A different hot/cold heating approach called the Z-System for “partial dynamic temperature control” was introduced by Hotset of Germany (U.S. office in Swainsboro, Ga.). Intended for local heating of specific areas of the mold, the concept involves placing electrical heaters in pockets machined behind the cavities. This is said to achieve heating rates of 25° to 60° C/sec. At relatively low cost and low energy consumption, this approach is said to have all the benefits of variotherm molding—erasing weld lines, enhancing gloss, and improving thin-wall molding. It is designed for relatively small parts. 

StackTeck Systems Ltd., Brampton, Ont., showed off its latest TRIM (Thin Recess Injection Molding) design for a single-serve PP yogurt cup. Compared with a standard weight of 6.1 to 6.2 g for a 300:1 L/T cup, the new version weighs only 5 g. Stacktech uses modeling software to thin out the bottom of the cup while using thin ribs as flow leaders to the sidewalls. The TRIM design also thins the top quarter of the sidewall to 10 mils vs. 14 mils for the lower portion. The result cuts weight but retains good topload strength and a smooth inner surface for “spoonability.”

Tecnomagnete of Italy (U.S. office Sterling Heights, Mich.) highlighted two improvements to its IPC magnetic clamping system: a new touchscreen and an interface to injection machine controllers (Engel’s among them) that transmits data on the actual magnetic holding force and can automatically adjust clamp opening force for smaller molds.

CUMSA USA LLC, U.S. subsidiary of Spanish firm, has extended the size range of its double-rack lifter system for releasing undercuts. The new smallest size is the DR 16 (16-mm nut that holds the two legs) and the new largest sizes are the KR58200L and KR76200L (58- and 76-mm nut). Also new is the ability to cool the angle pin all along its length by means of a heat pipe.
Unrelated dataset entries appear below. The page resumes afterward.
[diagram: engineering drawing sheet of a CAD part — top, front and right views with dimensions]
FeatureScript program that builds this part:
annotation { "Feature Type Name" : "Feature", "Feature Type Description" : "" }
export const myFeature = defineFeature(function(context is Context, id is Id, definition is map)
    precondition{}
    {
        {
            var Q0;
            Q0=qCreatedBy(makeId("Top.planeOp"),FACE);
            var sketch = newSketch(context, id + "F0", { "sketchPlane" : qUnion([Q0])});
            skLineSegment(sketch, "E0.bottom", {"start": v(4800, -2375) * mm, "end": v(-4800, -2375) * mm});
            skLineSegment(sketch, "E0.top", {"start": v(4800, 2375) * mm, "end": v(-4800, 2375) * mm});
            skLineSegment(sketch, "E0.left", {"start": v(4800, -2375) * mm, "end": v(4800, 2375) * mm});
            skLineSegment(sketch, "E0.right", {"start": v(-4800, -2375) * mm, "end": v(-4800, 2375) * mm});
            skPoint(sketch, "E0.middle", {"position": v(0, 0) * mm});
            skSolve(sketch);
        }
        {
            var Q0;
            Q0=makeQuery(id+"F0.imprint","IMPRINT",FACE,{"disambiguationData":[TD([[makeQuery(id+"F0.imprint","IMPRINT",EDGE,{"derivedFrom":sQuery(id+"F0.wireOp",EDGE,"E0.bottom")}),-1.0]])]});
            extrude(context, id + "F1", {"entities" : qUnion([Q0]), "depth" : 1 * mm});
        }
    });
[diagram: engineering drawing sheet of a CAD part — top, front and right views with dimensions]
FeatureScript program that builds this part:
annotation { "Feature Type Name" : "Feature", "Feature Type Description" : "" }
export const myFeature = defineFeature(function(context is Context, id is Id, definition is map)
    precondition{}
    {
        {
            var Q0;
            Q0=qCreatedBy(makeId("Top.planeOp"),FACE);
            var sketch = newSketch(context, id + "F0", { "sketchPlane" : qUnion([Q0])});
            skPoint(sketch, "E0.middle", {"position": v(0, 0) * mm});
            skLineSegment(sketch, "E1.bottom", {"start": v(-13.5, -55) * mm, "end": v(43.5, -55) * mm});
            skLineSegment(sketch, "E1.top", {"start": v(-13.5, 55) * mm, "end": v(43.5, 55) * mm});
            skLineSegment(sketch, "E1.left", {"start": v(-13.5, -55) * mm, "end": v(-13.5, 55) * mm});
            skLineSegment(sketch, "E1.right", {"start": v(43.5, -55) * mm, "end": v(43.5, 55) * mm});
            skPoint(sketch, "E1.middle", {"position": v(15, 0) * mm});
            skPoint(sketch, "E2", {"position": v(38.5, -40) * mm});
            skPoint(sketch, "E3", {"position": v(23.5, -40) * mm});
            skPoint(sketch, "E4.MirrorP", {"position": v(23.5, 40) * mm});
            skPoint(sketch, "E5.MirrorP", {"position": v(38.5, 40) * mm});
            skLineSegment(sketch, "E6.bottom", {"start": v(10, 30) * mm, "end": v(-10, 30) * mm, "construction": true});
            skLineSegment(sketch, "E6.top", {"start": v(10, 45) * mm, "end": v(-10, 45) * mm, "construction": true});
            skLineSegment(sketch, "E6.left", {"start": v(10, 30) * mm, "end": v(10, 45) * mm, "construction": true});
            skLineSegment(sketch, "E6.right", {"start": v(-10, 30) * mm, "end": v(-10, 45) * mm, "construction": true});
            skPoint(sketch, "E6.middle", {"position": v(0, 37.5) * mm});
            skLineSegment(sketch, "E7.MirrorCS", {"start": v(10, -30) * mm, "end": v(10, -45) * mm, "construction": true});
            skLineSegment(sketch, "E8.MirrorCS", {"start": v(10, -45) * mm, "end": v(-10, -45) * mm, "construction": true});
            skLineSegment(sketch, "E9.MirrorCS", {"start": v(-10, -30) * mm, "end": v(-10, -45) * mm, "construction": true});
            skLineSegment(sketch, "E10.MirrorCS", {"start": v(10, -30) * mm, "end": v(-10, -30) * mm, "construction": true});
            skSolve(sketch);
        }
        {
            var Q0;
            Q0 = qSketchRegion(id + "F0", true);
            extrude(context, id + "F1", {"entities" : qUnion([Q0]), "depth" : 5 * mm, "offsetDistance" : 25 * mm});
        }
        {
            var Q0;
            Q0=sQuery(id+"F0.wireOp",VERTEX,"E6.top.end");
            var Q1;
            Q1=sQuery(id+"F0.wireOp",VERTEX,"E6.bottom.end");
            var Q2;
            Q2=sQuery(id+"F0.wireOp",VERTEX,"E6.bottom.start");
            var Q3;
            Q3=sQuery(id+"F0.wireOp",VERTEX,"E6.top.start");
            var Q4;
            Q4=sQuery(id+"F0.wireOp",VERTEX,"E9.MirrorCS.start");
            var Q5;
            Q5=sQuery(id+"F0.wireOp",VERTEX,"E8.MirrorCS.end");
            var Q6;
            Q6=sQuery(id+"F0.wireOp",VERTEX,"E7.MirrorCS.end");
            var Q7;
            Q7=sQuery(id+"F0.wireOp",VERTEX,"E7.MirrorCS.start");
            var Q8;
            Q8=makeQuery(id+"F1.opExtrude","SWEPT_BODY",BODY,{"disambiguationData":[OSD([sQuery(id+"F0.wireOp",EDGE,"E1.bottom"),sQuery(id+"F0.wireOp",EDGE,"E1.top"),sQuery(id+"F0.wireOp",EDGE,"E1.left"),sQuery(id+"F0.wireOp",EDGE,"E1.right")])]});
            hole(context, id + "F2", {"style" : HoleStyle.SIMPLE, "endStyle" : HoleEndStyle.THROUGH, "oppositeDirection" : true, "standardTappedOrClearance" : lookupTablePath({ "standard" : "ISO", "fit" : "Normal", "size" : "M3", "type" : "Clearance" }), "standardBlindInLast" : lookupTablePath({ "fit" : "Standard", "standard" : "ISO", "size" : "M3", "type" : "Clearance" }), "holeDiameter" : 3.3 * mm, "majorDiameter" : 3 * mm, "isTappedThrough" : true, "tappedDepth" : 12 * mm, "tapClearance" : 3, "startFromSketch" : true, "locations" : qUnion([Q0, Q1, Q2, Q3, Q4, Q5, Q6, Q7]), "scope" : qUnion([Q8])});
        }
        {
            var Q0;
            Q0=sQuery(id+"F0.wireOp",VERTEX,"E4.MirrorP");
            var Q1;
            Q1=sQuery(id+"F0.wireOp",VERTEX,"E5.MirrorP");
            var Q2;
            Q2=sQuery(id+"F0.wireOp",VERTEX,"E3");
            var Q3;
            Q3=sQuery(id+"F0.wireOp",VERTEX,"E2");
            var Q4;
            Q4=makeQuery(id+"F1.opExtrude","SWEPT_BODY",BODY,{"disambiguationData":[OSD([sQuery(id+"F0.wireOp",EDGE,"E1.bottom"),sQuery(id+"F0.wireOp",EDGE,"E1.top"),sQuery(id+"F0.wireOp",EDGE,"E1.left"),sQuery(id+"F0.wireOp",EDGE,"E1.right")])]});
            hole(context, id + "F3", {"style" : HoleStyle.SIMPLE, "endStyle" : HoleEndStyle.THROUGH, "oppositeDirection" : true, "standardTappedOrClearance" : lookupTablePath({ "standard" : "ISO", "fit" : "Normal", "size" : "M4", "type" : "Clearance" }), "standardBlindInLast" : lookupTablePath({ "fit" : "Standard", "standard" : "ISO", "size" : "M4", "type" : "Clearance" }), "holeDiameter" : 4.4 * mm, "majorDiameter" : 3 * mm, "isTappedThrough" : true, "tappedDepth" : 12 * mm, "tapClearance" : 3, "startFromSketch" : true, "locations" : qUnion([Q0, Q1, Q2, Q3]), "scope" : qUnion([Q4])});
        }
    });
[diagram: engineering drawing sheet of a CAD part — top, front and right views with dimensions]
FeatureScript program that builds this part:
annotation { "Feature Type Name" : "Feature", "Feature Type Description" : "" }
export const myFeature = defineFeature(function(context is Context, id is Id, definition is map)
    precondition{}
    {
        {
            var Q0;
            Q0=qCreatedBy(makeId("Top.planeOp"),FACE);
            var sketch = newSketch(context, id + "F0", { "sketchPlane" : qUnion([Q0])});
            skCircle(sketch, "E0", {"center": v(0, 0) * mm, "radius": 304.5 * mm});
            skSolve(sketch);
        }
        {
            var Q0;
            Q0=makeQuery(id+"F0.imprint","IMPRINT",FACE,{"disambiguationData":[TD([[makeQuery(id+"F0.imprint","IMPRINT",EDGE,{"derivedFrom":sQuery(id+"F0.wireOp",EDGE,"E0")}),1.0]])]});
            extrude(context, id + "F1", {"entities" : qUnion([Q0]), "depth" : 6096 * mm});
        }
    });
New from Hasco is the Z 1897 SmartLock, said to be the first to combine the advantages of a slide retainer and a limit switch. It reportedly offers precise end-position control, continuous monitoring of the end position, and friction locking and electric position sensing.

Meusburger of Austria (Charlotte, N.C.; introduced a number of new components:

• E 3330 and E 3360 compact slide units with DLC coating for wear resistance;
• E 1522 and E 1524 ejector-set accelerators, which provide additional stroke;
• DLC-coated flat (E 1820) and round (E 1840) latch locks;
• Expanded range of hydraulic cylinders with up to 200-mm stroke;
• HSS ejector pins with high-temperature resistance and DLC-coated ejector blades;
• E 1352 flat-face centering unit with a round fitting.

Progressive Components, Wauconda, Ill., has added a press maintenance module to its CVe Live mold monitor. The new module allows for manual input of data on press maintenance and on which presses a certain mold runs best. Also new are user alerts by email or text. (See Sept. Keeping Up for a new screw-in USB mold-memory device from Hasco.)